Ghostery is owned by Evidon, a company that collects and provides data to advertising companies. It has a feature called GhostRank that you can check to “support” them. The problem is, Ghostery blocks sites from gathering personal information on you…

eMails each containing a To: header with a list of 500 of Ghostery’s privately registered user email addresses.
—security/privacy needs competence.

free. Chrome, Firefox, Opera. also premium version.

The new open source browser “Brave” automatically blocks ads and trackers, making it faster and safer than your current browser. Brave is based on Chromium.
OS: Windows, macOS, Linux, Android, iOS.

I will try Brave soon. Anyone used it?


Posted by satis
Jun 10, 2018 at 02:47 AM


I wasn’t too impressed. It’s only up to version 0.22.714, and the stable version hasn’t been updated in 3 weeks. It’s fast but other browsers, like Firefox, have caught up. It still has some UI glitches.

If you install the right blockers Firefox or Safari might give you a better overall experience. My VPN, PrivateInternetAccess, has options built in for everyting from blocking camera access to location and popups, 3rd party cookies, website referrers and more. Adguard (I bought a $30 lifetime license through StackSocial), also handles ad blocking and tracker-stopping, as well as phishing site warnings.
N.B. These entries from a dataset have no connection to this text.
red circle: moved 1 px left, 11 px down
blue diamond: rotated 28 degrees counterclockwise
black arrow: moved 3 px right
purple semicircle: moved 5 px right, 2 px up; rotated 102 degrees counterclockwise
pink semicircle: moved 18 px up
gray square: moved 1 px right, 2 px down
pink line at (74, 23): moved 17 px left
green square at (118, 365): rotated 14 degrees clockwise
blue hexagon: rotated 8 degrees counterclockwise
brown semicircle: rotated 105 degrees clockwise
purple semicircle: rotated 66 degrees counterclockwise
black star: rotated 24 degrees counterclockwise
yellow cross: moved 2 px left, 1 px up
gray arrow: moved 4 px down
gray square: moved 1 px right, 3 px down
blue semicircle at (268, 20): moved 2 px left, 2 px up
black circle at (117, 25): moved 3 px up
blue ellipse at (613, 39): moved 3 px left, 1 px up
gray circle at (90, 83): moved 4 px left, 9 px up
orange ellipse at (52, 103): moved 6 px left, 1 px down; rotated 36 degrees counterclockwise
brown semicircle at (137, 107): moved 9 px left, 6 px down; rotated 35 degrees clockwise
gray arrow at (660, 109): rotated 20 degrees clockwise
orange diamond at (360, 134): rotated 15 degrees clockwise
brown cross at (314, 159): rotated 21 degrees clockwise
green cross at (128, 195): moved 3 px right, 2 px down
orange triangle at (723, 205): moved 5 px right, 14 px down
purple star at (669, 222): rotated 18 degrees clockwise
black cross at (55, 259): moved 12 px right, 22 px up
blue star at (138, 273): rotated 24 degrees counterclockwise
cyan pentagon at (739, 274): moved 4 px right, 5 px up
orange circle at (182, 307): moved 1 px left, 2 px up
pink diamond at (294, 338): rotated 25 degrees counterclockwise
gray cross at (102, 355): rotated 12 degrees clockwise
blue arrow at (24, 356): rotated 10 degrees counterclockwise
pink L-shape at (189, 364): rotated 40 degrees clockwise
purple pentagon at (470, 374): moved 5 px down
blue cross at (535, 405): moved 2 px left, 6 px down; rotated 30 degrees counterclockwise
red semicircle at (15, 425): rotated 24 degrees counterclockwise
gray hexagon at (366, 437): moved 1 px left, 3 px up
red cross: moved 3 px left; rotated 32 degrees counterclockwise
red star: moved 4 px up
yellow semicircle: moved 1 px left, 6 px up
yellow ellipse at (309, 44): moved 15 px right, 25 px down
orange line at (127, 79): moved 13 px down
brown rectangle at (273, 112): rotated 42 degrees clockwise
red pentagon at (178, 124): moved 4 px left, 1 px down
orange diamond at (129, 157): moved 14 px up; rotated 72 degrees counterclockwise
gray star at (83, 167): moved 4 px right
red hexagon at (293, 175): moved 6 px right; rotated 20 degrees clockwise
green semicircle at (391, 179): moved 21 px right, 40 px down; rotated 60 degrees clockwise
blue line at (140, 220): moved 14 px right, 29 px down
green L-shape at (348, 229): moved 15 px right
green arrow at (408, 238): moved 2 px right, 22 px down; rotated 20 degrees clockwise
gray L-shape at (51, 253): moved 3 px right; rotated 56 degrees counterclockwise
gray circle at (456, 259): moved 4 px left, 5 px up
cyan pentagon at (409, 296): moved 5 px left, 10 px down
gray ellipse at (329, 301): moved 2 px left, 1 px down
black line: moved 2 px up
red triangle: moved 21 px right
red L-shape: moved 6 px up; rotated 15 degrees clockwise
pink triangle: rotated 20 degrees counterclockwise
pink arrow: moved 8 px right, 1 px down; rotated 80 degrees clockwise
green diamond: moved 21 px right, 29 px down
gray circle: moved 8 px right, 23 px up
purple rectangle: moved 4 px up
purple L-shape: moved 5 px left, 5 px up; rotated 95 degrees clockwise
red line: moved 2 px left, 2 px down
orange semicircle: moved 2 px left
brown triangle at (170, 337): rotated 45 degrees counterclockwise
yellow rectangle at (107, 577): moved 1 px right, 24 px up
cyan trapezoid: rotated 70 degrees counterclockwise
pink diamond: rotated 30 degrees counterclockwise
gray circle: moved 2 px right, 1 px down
Then there are free plugins you can install in major browsers like uBlock Origin, where you can pick and choose from updated 3rd-party filters containing blocklists based on type (eg porn, cryptocurrency mining protection, killing anti-adblock filters)), geography, and more. (And a bonus for Firefox is that it basically runs all Chrome plugins.)

There are a lot of browsers out there, and I have a bunch installed on my Mac - Cliqz, Brave, Sleipner, Waterfox, Epic - but I really don’t use them because, with the right plugins you’ll get great speed and privacy from a major, better supported and more frequently updated browser.


Posted by xtabber
Jun 11, 2018 at 12:52 PM


Brave‚Äôs business model is to block advertising from third parties but substitute advertising from their own partners. Users will be able to pay for content through a micro-payment system based on blockchain tokens.  Details are pretty murky, but in April, Dow Jones became the first publisher known to sign on with Brave on a trial basis.

Frost+ is probably the safest browser on Android, at the cost of some convenience. AFAIK, all other “privacy” browsers on all platforms collect some kind of data. The only question is how much and what do they do with it?  If you are REALLY paranoid, the only solution is to stay offline altogether.